## Begin TEXT

Dalai Lama Biography Quotes 51 Report mistakes
Attr: *christopher*, CC BY 2.0
| 51 Quotes | |
| Born as | Lhamo Thondup |
| Occup. | Leader |
| From | Tibet |
| Spouse | Tenzin Gyatso |
| Born | July 6, 1935 Taktser, Amdo, Tibet |
| Age | 90 years |
Lhamo Thondup was born on 1935-07-06 in Taktser, a village in Amdo (then on Tibet's northeastern cultural frontier, now in Qinghai), into a farming family whose life was shaped by altitude, barter economies, and the quiet authority of monasteries. His childhood unfolded in a Tibet where local identities - Amdo, Kham, U-Tsang - coexisted under the religious-political institution of the Ganden Phodrang, and where the search for the rebirth of the 13th Dalai Lama still governed national attention.
Recognized by a Tibetan search party as the 14th Dalai Lama, he was taken to Lhasa and installed in 1940, receiving the monastic name Tenzin Gyatso. The move from a household of animals and crops to the Potala Palace created an inner tension that would persist: a boy formed by ordinary rural intimacy, placed inside a sacral office that demanded serenity, ritual discipline, and symbolic perfection. Even early accounts emphasize his curiosity and warmth - traits that later became political tools as much as personal virtues in a century that would force him to speak to the world.
Education and Formative Influences
Educated as a Gelug monk, he trained in Buddhist philosophy, logic, metaphysics, and debate under senior tutors, absorbing the scholastic rigor that underpinned Tibetan governance. His formative years also coincided with the rise of the People's Republic of China and the transformation of Inner Asia after World War II; the collision between contemplative training and accelerating geopolitics produced a leader whose spiritual vocabulary would be tested against modern state power, propaganda, and the language of international law.

## End TEXT

■ REQUEST
Reproduce the passage of the Dalai Lama biography from "Dalai Lama Biography" to "governed national attention." word for word.

## Begin MATERIAL

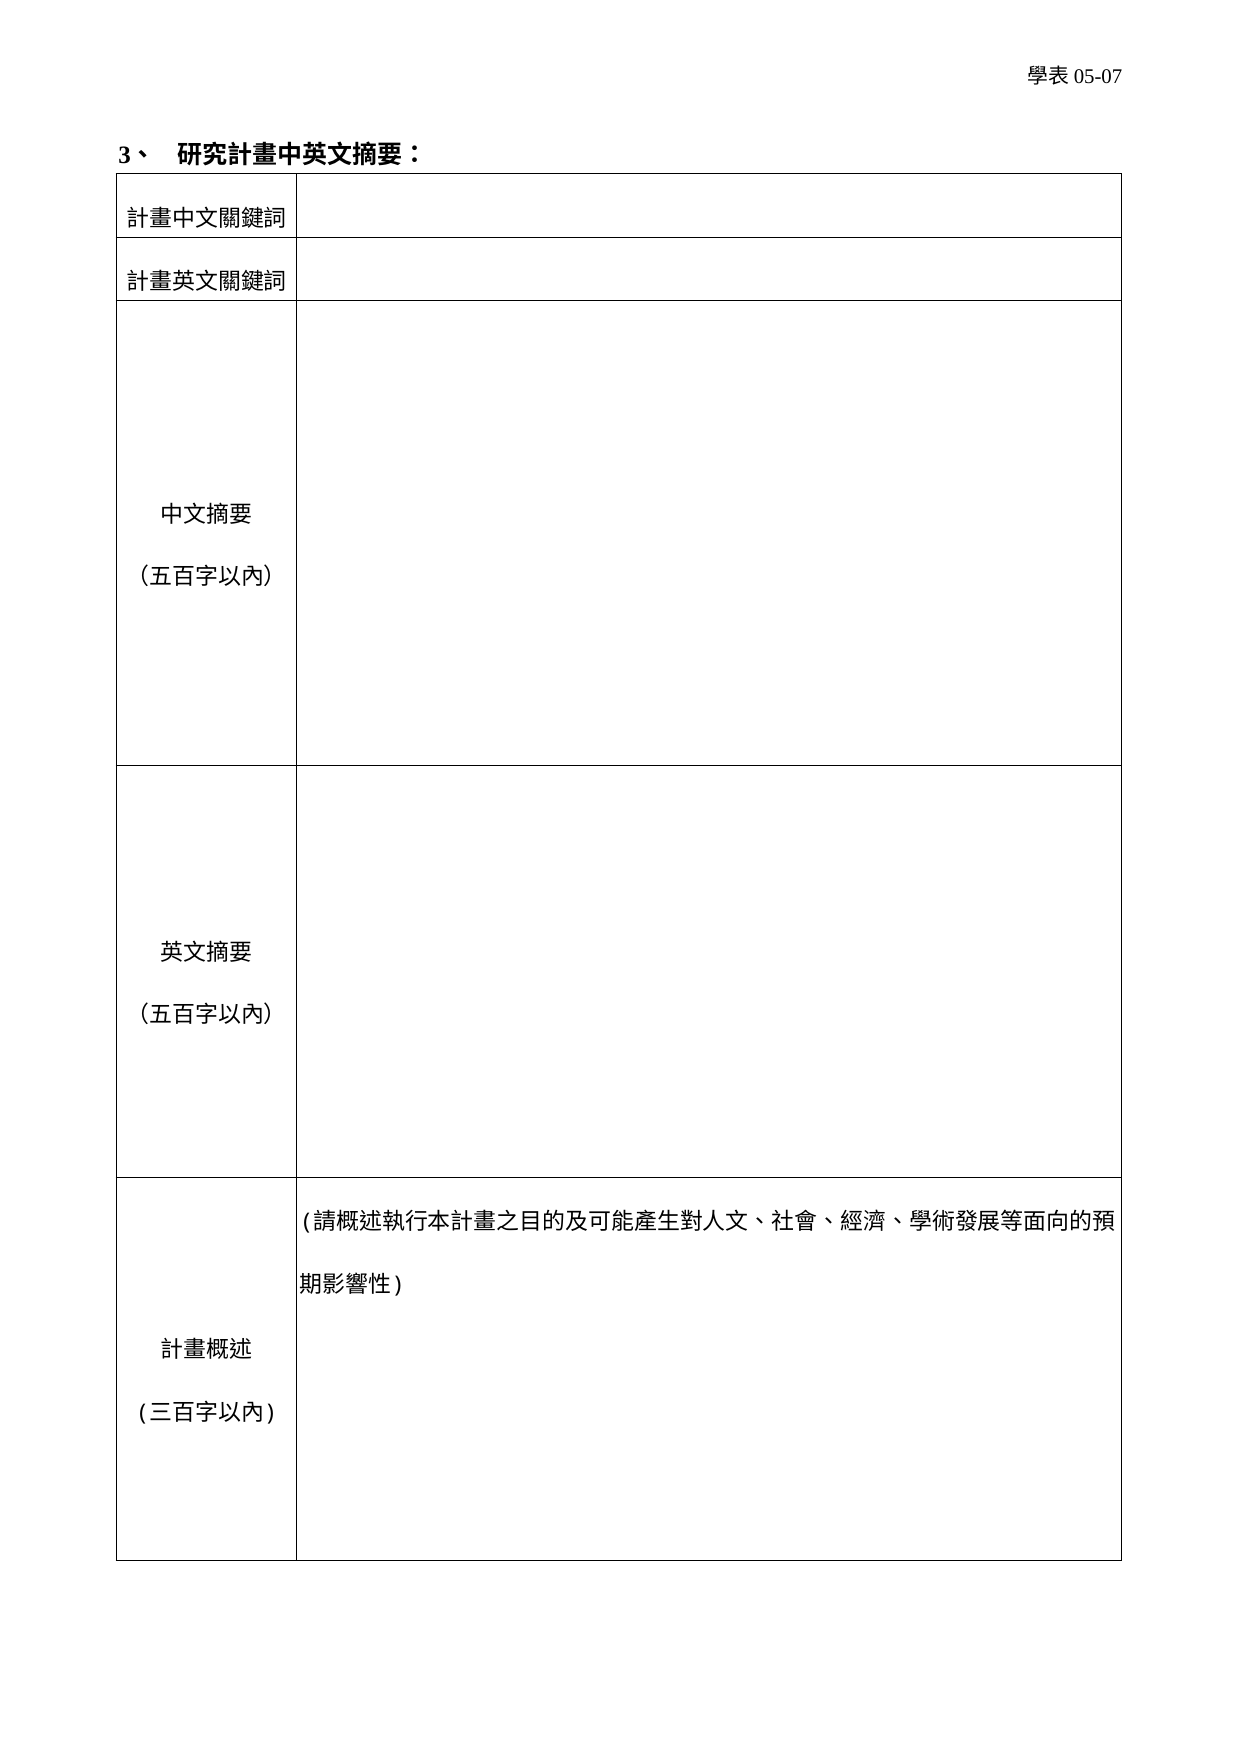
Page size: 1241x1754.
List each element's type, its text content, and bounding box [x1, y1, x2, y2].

table_header [297, 174, 1121, 237]
list 研究計畫中英文摘要： [118, 111, 1122, 173]
table_cell 中文摘要 （五百字以內） [117, 301, 296, 765]
table_cell 計畫英文關鍵詞 [117, 238, 296, 300]
table_cell [297, 766, 1121, 1177]
table_cell 英文摘要 （五百字以內） [117, 766, 296, 1177]
table_header 計畫中文關鍵詞 [117, 174, 296, 237]
table_cell (請概述執行本計畫之目的及可能產生對人文、社會、經濟、學術發展等面向的預期影響性) [297, 1178, 1121, 1560]
table_cell 計畫概述 (三百字以內) [117, 1178, 296, 1560]
table_cell [297, 301, 1121, 765]
table_cell [297, 238, 1121, 300]
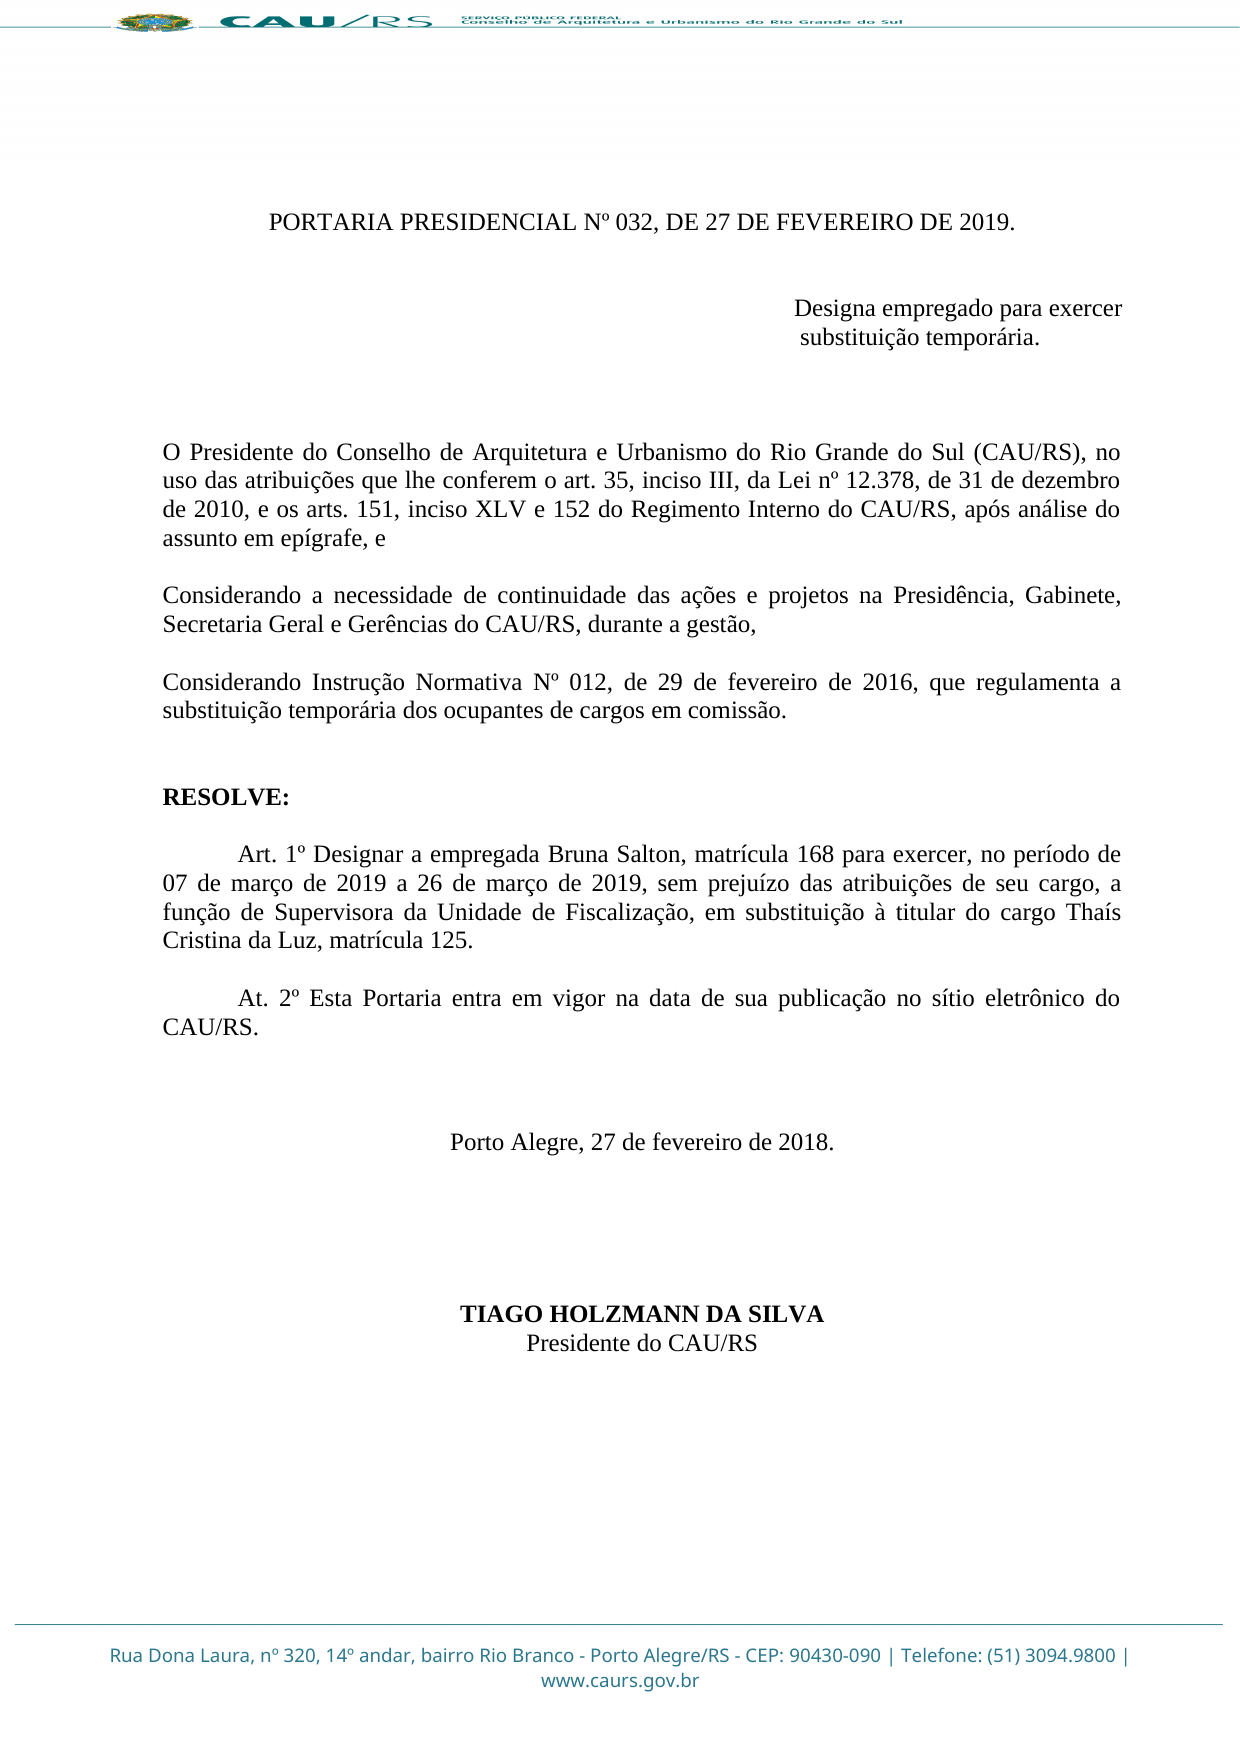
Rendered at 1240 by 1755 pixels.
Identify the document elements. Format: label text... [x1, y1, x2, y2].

text PORTARIA PRESIDENCIAL Nº 032, DE 27 DE FEVEREIRO DE 2019. [162, 207, 1122, 236]
text O Presidente do Conselho de Arquitetura e Urbanismo do Rio Grande do Sul (CAU/RS), no uso das atribuições que lhe conferem o art. 35, inciso III, da Lei nº 12.378, de 31 de dezembro de 2010, e os arts. 151, inciso XLV e 152 do Regimento Interno do CAU/RS, após análise do assunto em epígrafe, e [162, 437, 1122, 552]
text Considerando Instrução Normativa Nº 012, de 29 de fevereiro de 2016, que regulamenta a substituição temporária dos ocupantes de cargos em comissão. [162, 667, 1122, 724]
text Art. 1º Designar a empregada Bruna Salton, matrícula 168 para exercer, no período de 07 de março de 2019 a 26 de março de 2019, sem prejuízo das atribuições de seu cargo, a função de Supervisora da Unidade de Fiscalização, em substituição à titular do cargo Thaís Cristina da Luz, matrícula 125. [162, 839, 1122, 954]
text TIAGO HOLZMANN DA SILVA [162, 1299, 1122, 1328]
text substituição temporária. [162, 322, 1122, 351]
text Porto Alegre, 27 de fevereiro de 2018. [162, 1127, 1122, 1156]
text RESOLVE: [162, 782, 1122, 811]
text Designa empregado para exercer [768, 293, 1122, 322]
text Presidente do CAU/RS [162, 1328, 1122, 1357]
text At. 2º Esta Portaria entra em vigor na data de sua publicação no sítio eletrônico do CAU/RS. [162, 983, 1122, 1041]
text Considerando a necessidade de continuidade das ações e projetos na Presidência, Gabinete, Secretaria Geral e Gerências do CAU/RS, durante a gestão, [162, 581, 1122, 638]
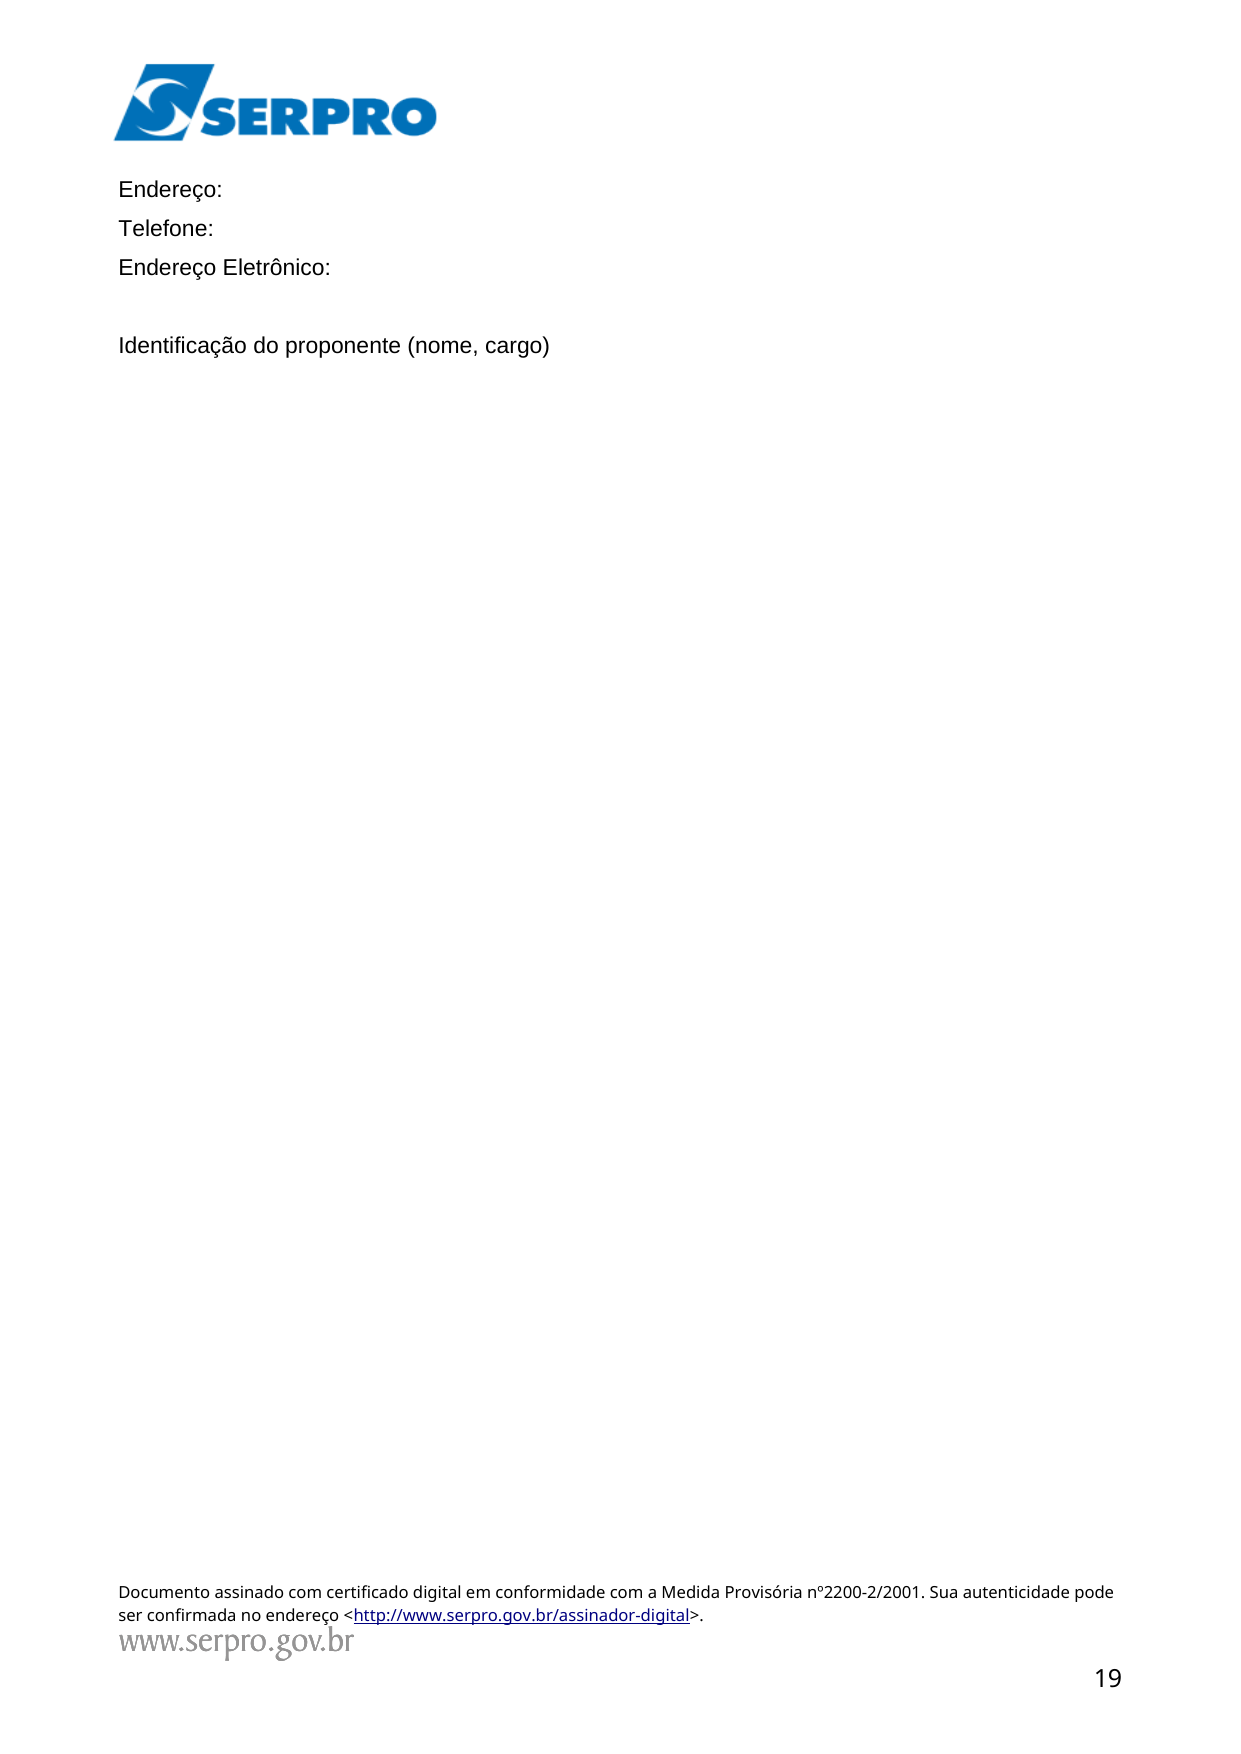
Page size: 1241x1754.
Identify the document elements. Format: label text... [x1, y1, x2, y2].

## End MATERIAL

■ ANSWER
Dalai Lama Biography Quotes 51 Report mistakes
Attr: *christopher*, CC BY 2.0
| 51 Quotes | |
| Born as | Lhamo Thondup |
| Occup. | Leader |
| From | Tibet |
| Spouse | Tenzin Gyatso |
| Born | July 6, 1935 Taktser, Amdo, Tibet |
| Age | 90 years |
Lhamo Thondup was born on 1935-07-06 in Taktser, a village in Amdo (then on Tibet's northeastern cultural frontier, now in Qinghai), into a farming family whose life was shaped by altitude, barter economies, and the quiet authority of monasteries. His childhood unfolded in a Tibet where local identities - Amdo, Kham, U-Tsang - coexisted under the religious-political institution of the Ganden Phodrang, and where the search for the rebirth of the 13th Dalai Lama still governed national attention.